* DIRECTIONS FOR THIS TASK: Nothing outside the range is to be copied. From the entries below, reproduce exactly the lines starting at the one with "Licitações em Tonantins — AM" and ending at the one with "Adicionar ao carrinho", without pictures.

* PROVIDED MATERIAL:

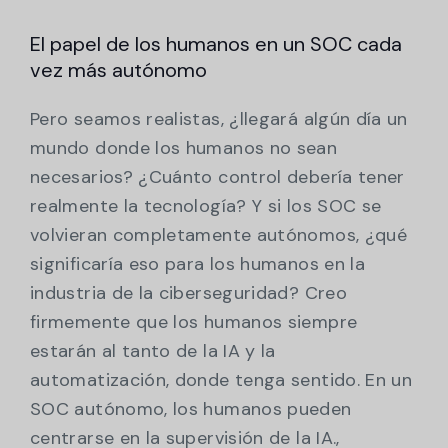
El papel de los humanos en un SOC cada
vez más autónomo
Pero seamos realistas, ¿llegará algún día un
mundo donde los humanos no sean
necesarios? ¿Cuánto control debería tener
realmente la tecnología? Y si los SOC se
volvieran completamente autónomos, ¿qué
significaría eso para los humanos en la
industria de la ciberseguridad? Creo
firmemente que los humanos siempre
estarán al tanto de la IA y la
automatización, donde tenga sentido. En un
SOC autónomo, los humanos pueden
centrarse en la supervisión de la IA.,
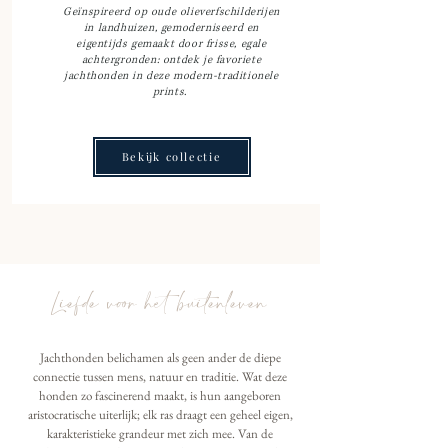
Geïnspireerd op oude olieverfschilderijen
in landhuizen, gemoderniseerd en
eigentijds gemaakt door frisse, egale
achtergronden: ontdek je favoriete
jachthonden in deze modern-traditionele
prints.
Bekijk collectie
Liefde voor het buitenleven
Jachthonden belichamen als geen ander de diepe
connectie tussen mens, natuur en traditie. Wat deze
honden zo fascinerend maakt, is hun aangeboren
aristocratische uiterlijk; elk ras draagt een geheel eigen,
karakteristieke grandeur met zich mee. Van de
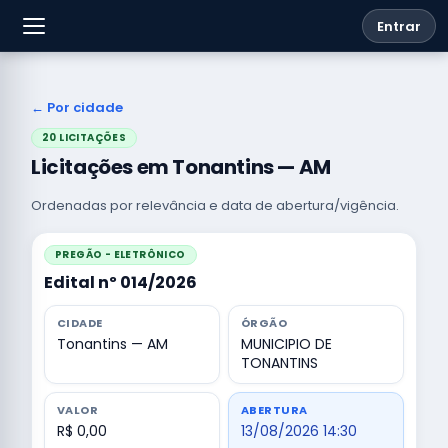
Entrar
← Por cidade
20 LICITAÇÕES
Licitações em Tonantins — AM
Ordenadas por relevância e data de abertura/vigência.
PREGÃO - ELETRÔNICO
Edital nº 014/2026
CIDADE
ÓRGÃO
Tonantins — AM
MUNICIPIO DE
TONANTINS
VALOR
ABERTURA
R$ 0,00
13/08/2026 14:30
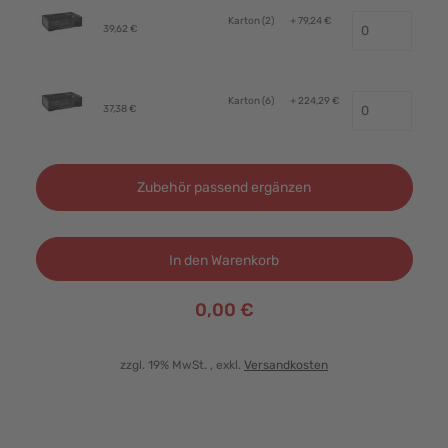
Karton (2)
+ 79,24 €
39,62 €
Karton (6)
+ 224,29 €
37,38 €
Zubehör passend ergänzen
In den Warenkorb
0,00 €
zzgl. 19% MwSt.
, exkl.
Versandkosten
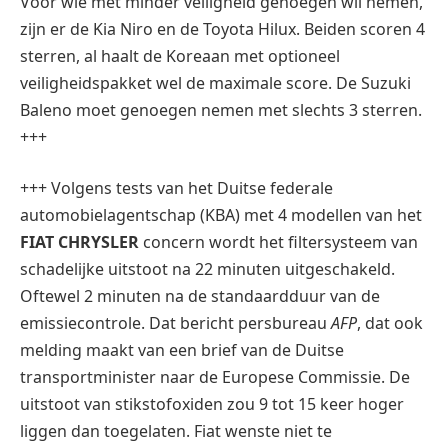
Voor wie met minder veiligheid genoegen wil nemen,
zijn er de Kia Niro en de Toyota Hilux. Beiden scoren 4
sterren, al haalt de Koreaan met optioneel
veiligheidspakket wel de maximale score. De Suzuki
Baleno moet genoegen nemen met slechts 3 sterren.
+++
+++ Volgens tests van het Duitse federale
automobielagentschap (KBA) met 4 modellen van het
FIAT CHRYSLER
concern wordt het filtersysteem van
schadelijke uitstoot na 22 minuten uitgeschakeld.
Oftewel 2 minuten na de standaardduur van de
emissiecontrole. Dat bericht persbureau
AFP
, dat ook
melding maakt van een brief van de Duitse
transportminister naar de Europese Commissie. De
uitstoot van stikstofoxiden zou 9 tot 15 keer hoger
liggen dan toegelaten. Fiat wenste niet te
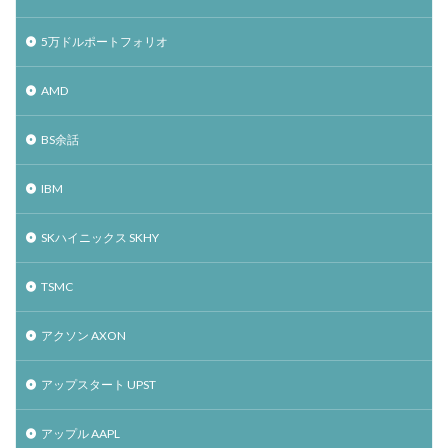
5万ドルポートフォリオ
AMD
BS余話
IBM
SKハイニックス SKHY
TSMC
アクソン AXON
アップスタート UPST
アップル AAPL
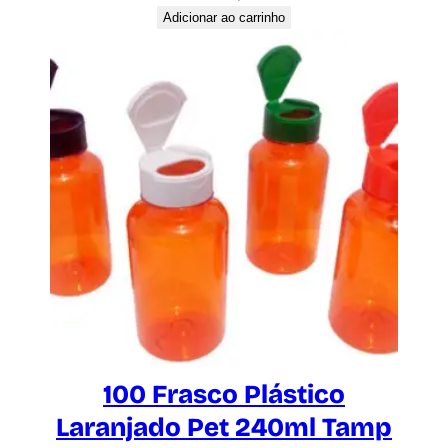
Adicionar ao carrinho
100 Frasco Plástico
Laranjado Pet 240ml Tamp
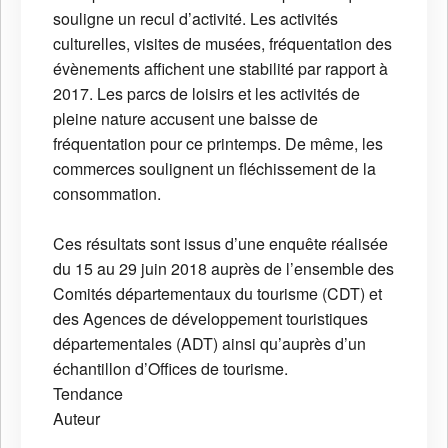
souligne un recul d’activité. Les activités
culturelles, visites de musées, fréquentation des
évènements affichent une stabilité par rapport à
2017. Les parcs de loisirs et les activités de
pleine nature accusent une baisse de
fréquentation pour ce printemps. De même, les
commerces soulignent un fléchissement de la
consommation.
Ces résultats sont issus d’une enquête réalisée
du 15 au 29 juin 2018 auprès de l’ensemble des
Comités départementaux du tourisme (CDT) et
des Agences de développement touristiques
départementales (ADT) ainsi qu’auprès d’un
échantillon d’Offices de tourisme.
Tendance
Auteur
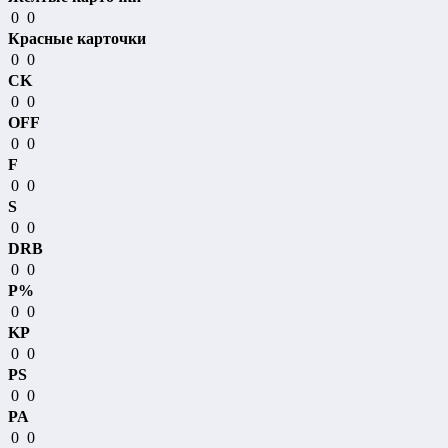
0
0
Красные карточки
0
0
CK
0
0
OFF
0
0
F
0
0
S
0
0
DRB
0
0
P%
0
0
KP
0
0
PS
0
0
PA
0
0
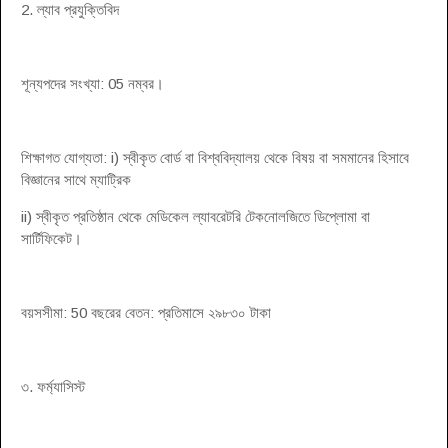
2. ল্যাব প্রযুক্তিবিদ
শূন্যপদের সংখ্যা: 05 নম্বর।
শিক্ষাগত যোগ্যতা: i) স্বীকৃত বোর্ড বা বিশ্ববিদ্যালয় থেকে বিষয় বা সমমানের হিসাবে
বিজ্ঞানের সাথে ম্যাট্রিক
ii) স্বীকৃত প্রতিষ্ঠান থেকে মেডিকেল ল্যাবরেটরি টেকনোলজিতে ডিপ্লোমা বা
সার্টিফিকেট।
বয়সসীমা: 50 বছরের বেতন: প্রতিমাসে ২৯৮৩০ টাকা
৩. ফর্ম্যাসিস্ট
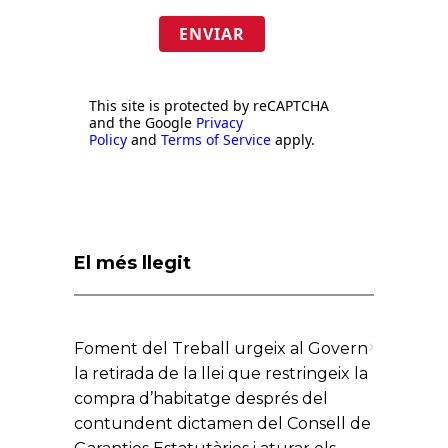
ENVIAR
This site is protected by reCAPTCHA
and the Google
Privacy
Policy
and
Terms of Service
apply.
El més llegit
Foment del Treball urgeix al Govern
la retirada de la llei que restringeix la
compra d’habitatge després del
contundent dictamen del Consell de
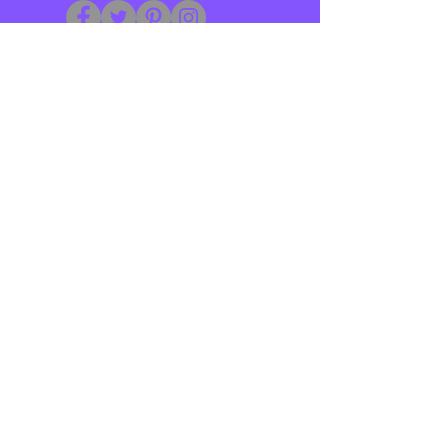
Website met plezier gemaakt door
Foto's zijn gemaakt door Leonie Blaak
MELD JE AAN VOOR ONZE
NIEUWSBRIEF
Met enige regelmaat houden we je op de
hoogte van nieuwe ontwikkelingen,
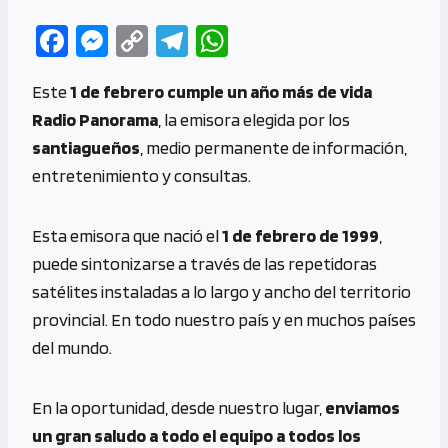
Fa
M
C
Te
W
ce
es
o
le
h
Este
1 de febrero cumple un año más de vida
b
se
py
gr
at
Radio Panorama
, la emisora elegida por los
o
n
Li
a
s
santiagueños
, medio permanente de información,
o
g
n
m
A
entretenimiento y consultas.
k
er
k
p
p
Esta emisora que nació el
1 de febrero de 1999
,
puede sintonizarse a través de las repetidoras
satélites instaladas a lo largo y ancho del territorio
provincial. En todo nuestro país y en muchos países
del mundo.
En la oportunidad, desde nuestro lugar,
enviamos
un gran saludo a todo el equipo a todos los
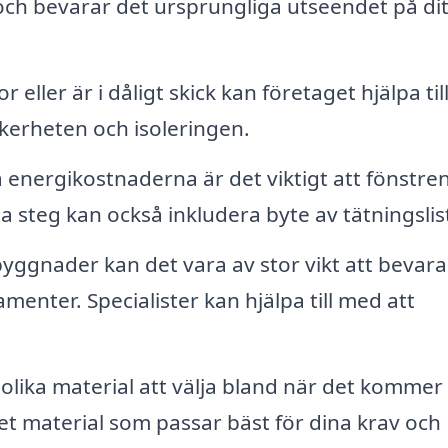
 och bevarar det ursprungliga utseendet på dit
eller är i dåligt skick kan företaget hjälpa ti
säkerheten och isoleringen.
 energikostnaderna är det viktigt att fönstren
a steg kan också inkludera byte av tätningslist
yggnader kan det vara av stor vikt att bevara
amenter. Specialister kan hjälpa till med att
lika material att välja bland när det kommer t
et material som passar bäst för dina krav och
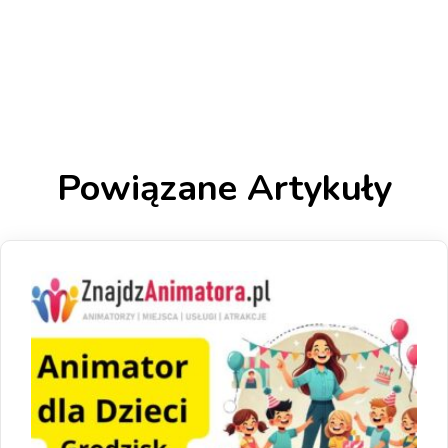
Powiązane Artykuły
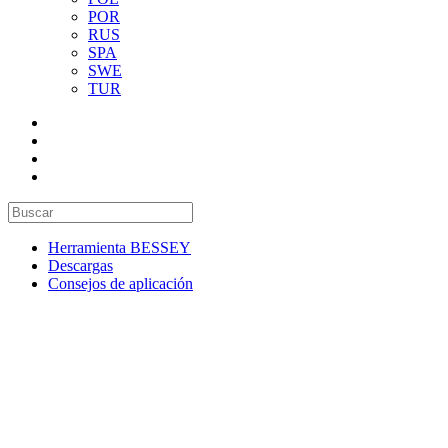
POR
RUS
SPA
SWE
TUR
Herramienta BESSEY
Descargas
Consejos de aplicación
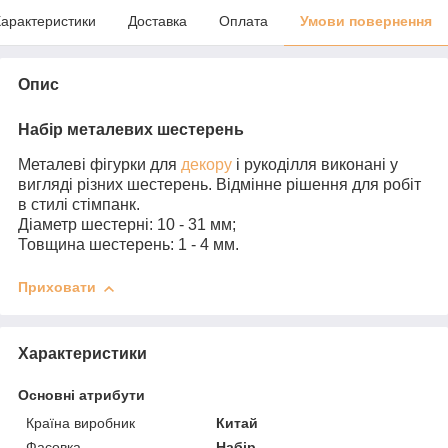
арактеристики
Доставка
Оплата
Умови повернення
Опис
Набір металевих шестерень
Металеві фігурки для
декору
і рукоділля виконані у
вигляді різних шестерень. Відмінне рішення для робіт
в стилі стімпанк.
Діаметр шестерні: 10 - 31 мм;
Товщина шестерень: 1 - 4 мм.
Приховати
Характеристики
Основні атрибути
Країна виробник
Китай
Фасовка
Набір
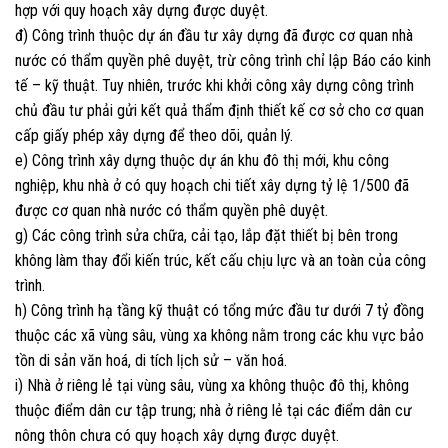
hợp với quy hoạch xây dựng được duyệt.
đ) Công trình thuộc dự án đầu tư xây dựng đã được cơ quan nhà
nước có thẩm quyền phê duyệt, trừ công trình chỉ lập Báo cáo kinh
tế – kỹ thuật. Tuy nhiên, trước khi khởi công xây dựng công trình
chủ đầu tư phải gửi kết quả thẩm định thiết kế cơ sở cho cơ quan
cấp giấy phép xây dựng để theo dõi, quản lý.
e) Công trình xây dựng thuộc dự án khu đô thị mới, khu công
nghiệp, khu nhà ở có quy hoạch chi tiết xây dựng tỷ lệ 1/500 đã
được cơ quan nhà nước có thẩm quyền phê duyệt.
g) Các công trình sửa chữa, cải tạo, lắp đặt thiết bị bên trong
không làm thay đổi kiến trúc, kết cấu chịu lực và an toàn của công
trình.
h) Công trình hạ tầng kỹ thuật có tổng mức đầu tư dưới 7 tỷ đồng
thuộc các xã vùng sâu, vùng xa không nằm trong các khu vực bảo
tồn di sản văn hoá, di tích lịch sử – văn hoá.
i) Nhà ở riêng lẻ tại vùng sâu, vùng xa không thuộc đô thị, không
thuộc điểm dân cư tập trung; nhà ở riêng lẻ tại các điểm dân cư
nông thôn chưa có quy hoạch xây dựng được duyệt.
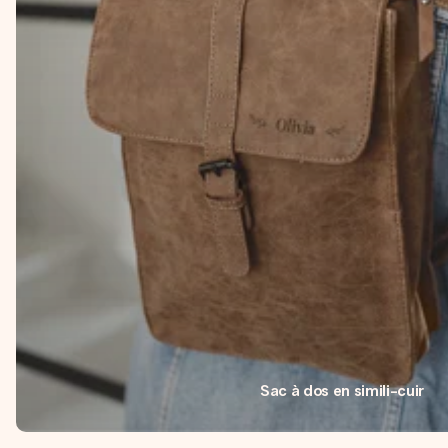
Sac à dos en simili-cuir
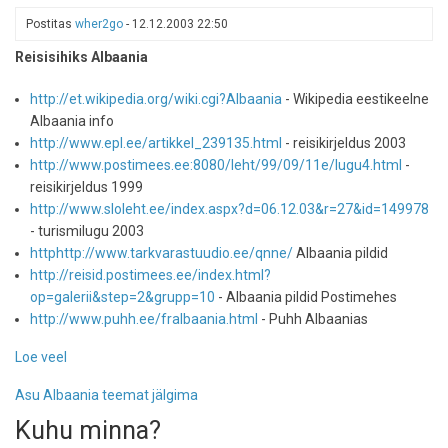
TOP
Postitas
wher2go
-
12.12.2003 22:50
10
Reisisihiks Albaania
riiki
aastal
http://et.wikipedia.org/wiki.cgi?Albaania
- Wikipedia eestikeelne
2011
Albaania info
http://www.epl.ee/artikkel_239135.html
- reisikirjeldus 2003
http://www.postimees.ee:8080/leht/99/09/11e/lugu4.html
-
reisikirjeldus 1999
http://www.sloleht.ee/index.aspx?d=06.12.03&r=27&id=149978
- turismilugu 2003
httphttp://www.tarkvarastuudio.ee/qnne/
Albaania pildid
http://reisid.postimees.ee/index.html?
op=galerii&step=2&grupp=10
- Albaania pildid Postimehes
http://www.puhh.ee/fralbaania.html
- Puhh Albaanias
Loe veel
-
Albaania
Asu Albaania teemat jälgima
lingid
Kuhu minna?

* ANSWER TO THIS TASK:
Licitações em Tonantins — AM
Ordenadas por relevância e data de abertura/vigência.
PREGÃO - ELETRÔNICO
Edital nº 014/2026
CIDADE
ÓRGÃO
Tonantins — AM
MUNICIPIO DE
TONANTINS
VALOR
ABERTURA
R$ 0,00
13/08/2026 14:30
Karton (2)
+ 79,24 €
39,62 €
Karton (6)
+ 224,29 €
37,38 €
Zubehör passend ergänzen
In den Warenkorb
0,00 €
zzgl. 19% MwSt.
, exkl.
Versandkosten
Voor wie met minder veiligheid genoegen wil nemen,
zijn er de Kia Niro en de Toyota Hilux. Beiden scoren 4
sterren, al haalt de Koreaan met optioneel
veiligheidspakket wel de maximale score. De Suzuki
Baleno moet genoegen nemen met slechts 3 sterren.
+++
+++ Volgens tests van het Duitse federale
automobielagentschap (KBA) met 4 modellen van het
FIAT CHRYSLER
concern wordt het filtersysteem van
schadelijke uitstoot na 22 minuten uitgeschakeld.
Oftewel 2 minuten na de standaardduur van de
emissiecontrole. Dat bericht persbureau
AFP
, dat ook
melding maakt van een brief van de Duitse
transportminister naar de Europese Commissie. De
uitstoot van stikstofoxiden zou 9 tot 15 keer hoger
liggen dan toegelaten. Fiat wenste niet te
5万ドルポートフォリオ
AMD
BS余話
IBM
SKハイニックス SKHY
TSMC
アクソン AXON
アップスタート UPST
アップル AAPL
Adicionar ao carrinho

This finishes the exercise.